The EEOC moved to strike the third-party complaint, and Testpoint moved to dismiss for failure to state a claim. Both argued that claims for indemnity and contribution are not permitted under Title I of the ADA based on the Supreme Court’s holding in Northwest Airlines v. Transport Workers Union, 451 U.S. 77 (1981).  In Northwest Airlines, the Supreme Court determined that a claim for contribution could not be pursued by employers in federal court under Title VII. Northwest Airlines establishes that the right to contribution under a federal statute may be created in two ways: (1) by express or implied language in the statute; and (2) by federal common law. Id. at 90.  The Supreme Court held that neither of those requirements was satisfied in that case.

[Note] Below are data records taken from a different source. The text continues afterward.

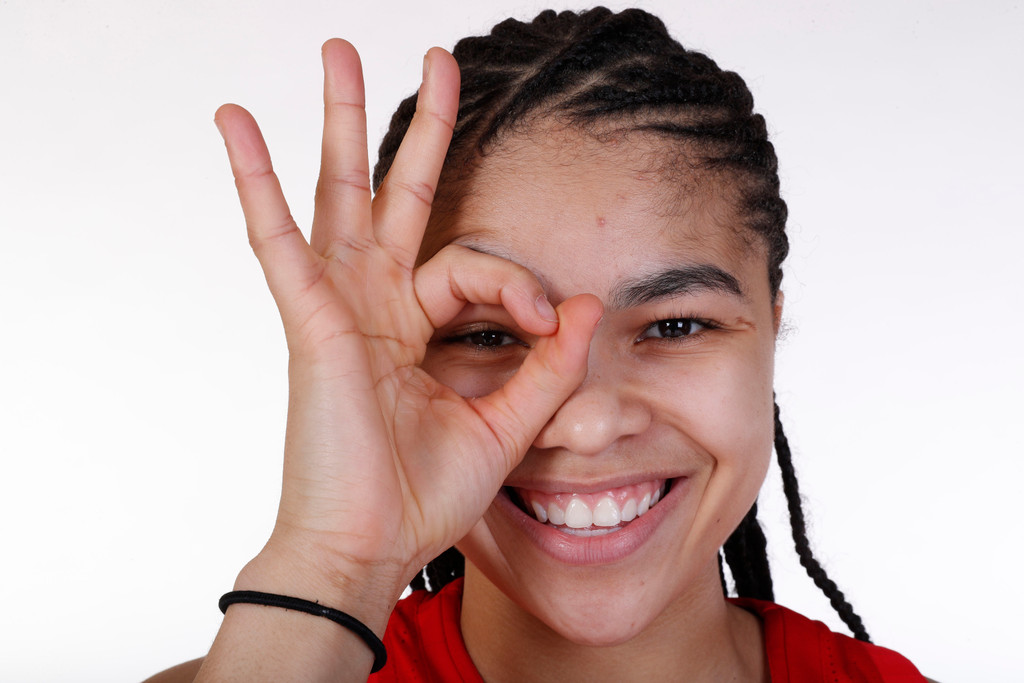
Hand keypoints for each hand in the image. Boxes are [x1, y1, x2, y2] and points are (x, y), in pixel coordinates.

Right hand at [214, 40, 601, 611]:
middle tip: (438, 59)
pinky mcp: (312, 320)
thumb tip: (584, 303)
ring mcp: (338, 305)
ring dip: (341, 122)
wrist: (370, 547)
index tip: (551, 324)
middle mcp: (374, 305)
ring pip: (340, 193)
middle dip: (419, 128)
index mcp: (414, 328)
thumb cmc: (420, 494)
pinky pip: (278, 239)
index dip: (520, 284)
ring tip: (338, 53)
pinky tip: (235, 123)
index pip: (474, 266)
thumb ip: (547, 364)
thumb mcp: (506, 421)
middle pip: (397, 194)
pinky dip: (255, 181)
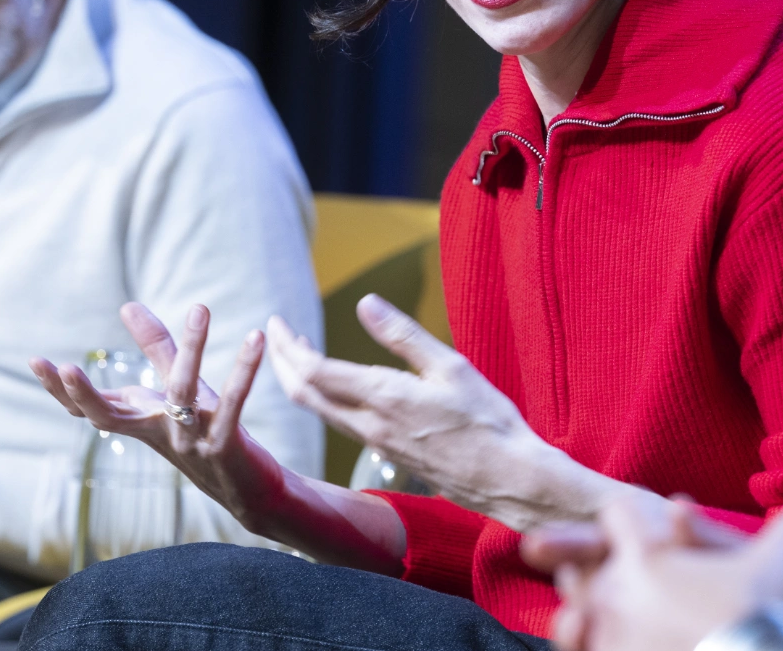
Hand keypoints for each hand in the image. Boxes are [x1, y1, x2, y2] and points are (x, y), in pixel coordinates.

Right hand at [30, 303, 288, 528]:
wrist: (251, 489)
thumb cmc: (208, 433)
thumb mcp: (179, 388)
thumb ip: (155, 348)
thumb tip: (126, 304)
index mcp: (141, 421)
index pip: (90, 408)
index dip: (61, 390)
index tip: (34, 361)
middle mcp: (158, 434)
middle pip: (112, 417)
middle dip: (85, 394)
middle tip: (65, 367)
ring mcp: (189, 444)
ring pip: (182, 393)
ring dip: (193, 349)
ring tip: (200, 308)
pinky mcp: (225, 448)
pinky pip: (232, 406)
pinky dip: (245, 371)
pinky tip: (256, 338)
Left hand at [265, 293, 642, 529]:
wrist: (506, 480)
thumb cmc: (487, 420)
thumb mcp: (451, 367)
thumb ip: (403, 335)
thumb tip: (365, 302)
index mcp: (383, 398)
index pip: (313, 372)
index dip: (287, 347)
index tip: (276, 322)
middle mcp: (370, 425)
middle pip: (304, 394)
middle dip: (282, 361)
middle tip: (275, 332)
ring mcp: (376, 443)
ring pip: (319, 411)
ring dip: (299, 379)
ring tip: (299, 350)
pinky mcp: (387, 452)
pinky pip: (340, 423)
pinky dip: (322, 396)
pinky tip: (336, 383)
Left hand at [526, 496, 782, 650]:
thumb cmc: (768, 613)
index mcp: (646, 554)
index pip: (617, 516)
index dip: (629, 520)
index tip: (640, 530)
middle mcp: (616, 592)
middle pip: (583, 563)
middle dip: (597, 565)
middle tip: (619, 574)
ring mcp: (607, 635)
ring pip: (572, 610)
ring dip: (584, 607)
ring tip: (598, 613)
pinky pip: (580, 648)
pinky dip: (586, 643)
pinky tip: (604, 642)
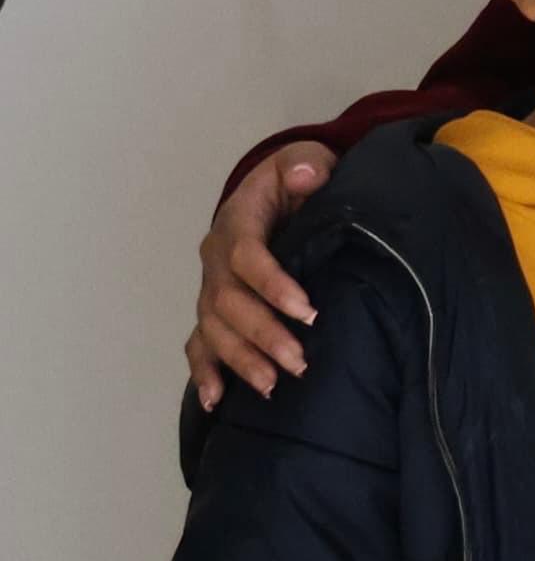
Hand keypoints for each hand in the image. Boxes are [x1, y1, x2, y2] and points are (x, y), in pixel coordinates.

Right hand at [190, 143, 335, 407]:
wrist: (280, 191)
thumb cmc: (299, 179)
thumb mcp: (308, 160)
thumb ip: (308, 165)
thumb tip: (307, 175)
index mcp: (238, 221)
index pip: (246, 256)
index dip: (272, 284)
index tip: (307, 310)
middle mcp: (216, 259)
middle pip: (228, 302)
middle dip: (262, 334)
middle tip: (298, 362)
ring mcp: (212, 287)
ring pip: (214, 329)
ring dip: (240, 359)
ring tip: (271, 386)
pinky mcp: (214, 310)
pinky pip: (200, 344)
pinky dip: (204, 372)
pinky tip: (215, 400)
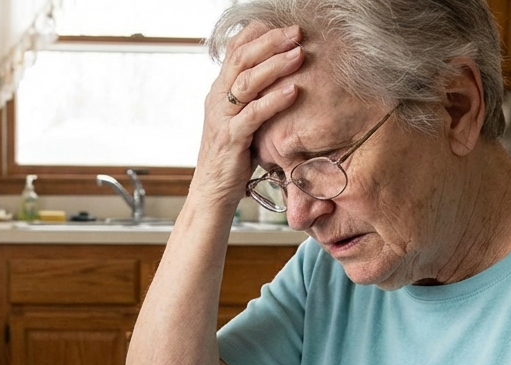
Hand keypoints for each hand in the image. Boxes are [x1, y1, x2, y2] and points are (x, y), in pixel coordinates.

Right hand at [193, 23, 304, 203]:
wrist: (211, 192)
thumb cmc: (232, 158)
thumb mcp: (241, 121)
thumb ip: (254, 99)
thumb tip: (282, 78)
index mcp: (219, 91)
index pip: (235, 50)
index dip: (258, 33)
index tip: (285, 26)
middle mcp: (217, 100)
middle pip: (241, 58)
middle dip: (271, 42)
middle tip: (297, 32)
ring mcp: (222, 118)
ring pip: (246, 82)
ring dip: (275, 65)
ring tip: (299, 54)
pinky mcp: (231, 139)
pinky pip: (253, 114)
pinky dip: (274, 100)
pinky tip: (293, 90)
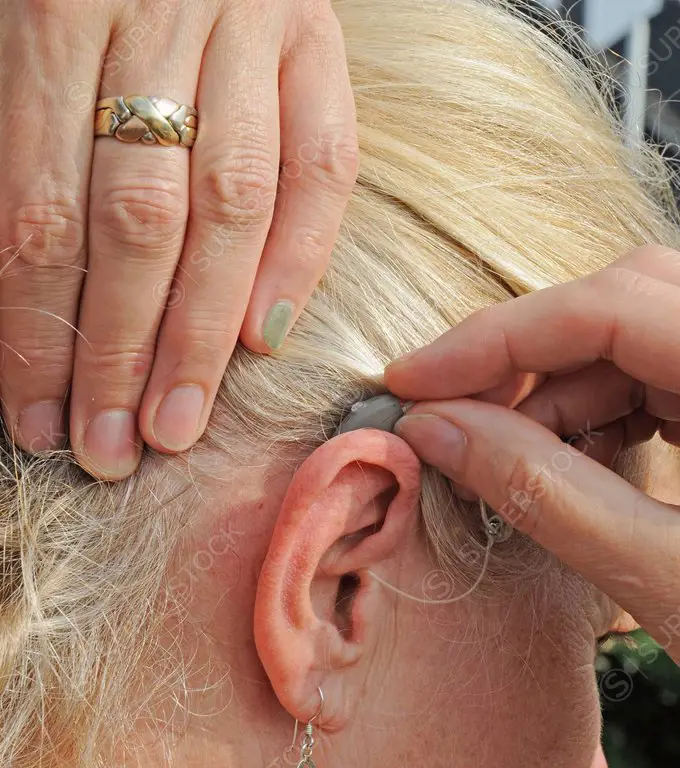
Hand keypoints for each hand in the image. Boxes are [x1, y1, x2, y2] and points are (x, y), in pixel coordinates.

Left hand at [0, 0, 357, 477]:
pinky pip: (322, 161)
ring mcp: (248, 25)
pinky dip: (299, 255)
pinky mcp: (315, 36)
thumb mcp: (11, 36)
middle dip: (122, 352)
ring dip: (201, 331)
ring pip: (232, 205)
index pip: (40, 213)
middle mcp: (153, 16)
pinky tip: (265, 340)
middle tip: (112, 448)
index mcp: (47, 16)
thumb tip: (23, 296)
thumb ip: (17, 155)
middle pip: (138, 222)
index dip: (38, 331)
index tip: (40, 418)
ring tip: (178, 423)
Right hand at [385, 244, 679, 662]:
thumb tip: (443, 433)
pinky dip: (603, 415)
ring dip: (561, 395)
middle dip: (527, 363)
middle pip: (623, 303)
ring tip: (513, 462)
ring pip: (638, 337)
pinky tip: (574, 466)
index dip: (498, 336)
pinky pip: (663, 375)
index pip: (613, 303)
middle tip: (456, 422)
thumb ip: (548, 494)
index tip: (417, 381)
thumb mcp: (668, 576)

The EEOC and Testpoint argued that the holding in Northwest Airlines applied to ADA claims because of the similarities in the statutes and the fact that they have the same enforcement provisions.  The Court agreed.  Relying on the Supreme Court’s decision in Northwest Airlines, the Court noted that the “enforcement provisions of the ADA and Title VII do not exist to protect employers, nor do they provide employers with the option to transfer liability by indemnification or contribution.”  As a result, the third-party complaint was dismissed.

This decision underscores how important it is for employers to scrutinize the practices of the vendors they rely upon for drug and alcohol testing services, including collection facilities, laboratories and medical review officers. Employers should confirm, in writing, all policies and procedures that drug testing vendors are expected to follow.